## Task details
Every entry below should be returned exactly as it appears, with pictures left out.

Records excerpted from a collection

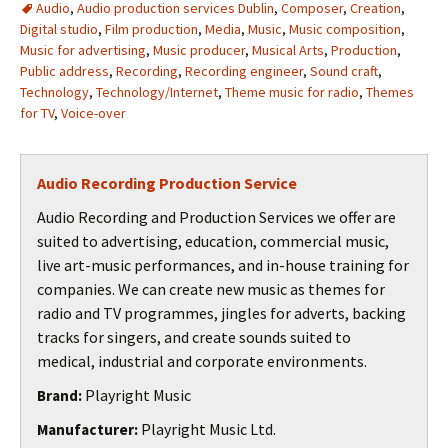
Audio
,
Audio production services Dublin
,
Composer
,
Creation
,
Digital studio
,
Film production
,
Media
,
Music
,
Music composition
,
Music for advertising
,
Music producer
,
Musical Arts
,
Production
,
Public address
,
Recording
,
Recording engineer
,
Sound craft
,
Technology
,
Technology/Internet
,
Theme music for radio
,
Themes
for TV
,
Voice-over
Audio Recording Production Service
Audio Recording and Production Services we offer are
suited to advertising, education, commercial music,
live art-music performances, and in-house training for
companies. We can create new music as themes for
radio and TV programmes, jingles for adverts, backing
tracks for singers, and create sounds suited to
medical, industrial and corporate environments.
Playright Music
Brand:
Playright Music Ltd.
Manufacturer:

## Your solution
Audio
,
Audio production services Dublin
,
Composer
,
Creation
,
Digital studio
,
Film production
,
Media
,
Music
,
Music composition
,
Music for advertising
,
Music producer
,
Musical Arts
,
Production
,
Public address
,
Recording
,
Recording engineer
,
Sound craft
,
Technology
,
Technology/Internet
,
Theme music for radio
,
Themes
for TV
,
Voice-over
Audio Recording Production Service
Audio Recording and Production Services we offer are
suited to advertising, education, commercial music,
live art-music performances, and in-house training for
companies. We can create new music as themes for
radio and TV programmes, jingles for adverts, backing
tracks for singers, and create sounds suited to
medical, industrial and corporate environments.
Playright Music
Brand:
Playright Music Ltd.
Manufacturer:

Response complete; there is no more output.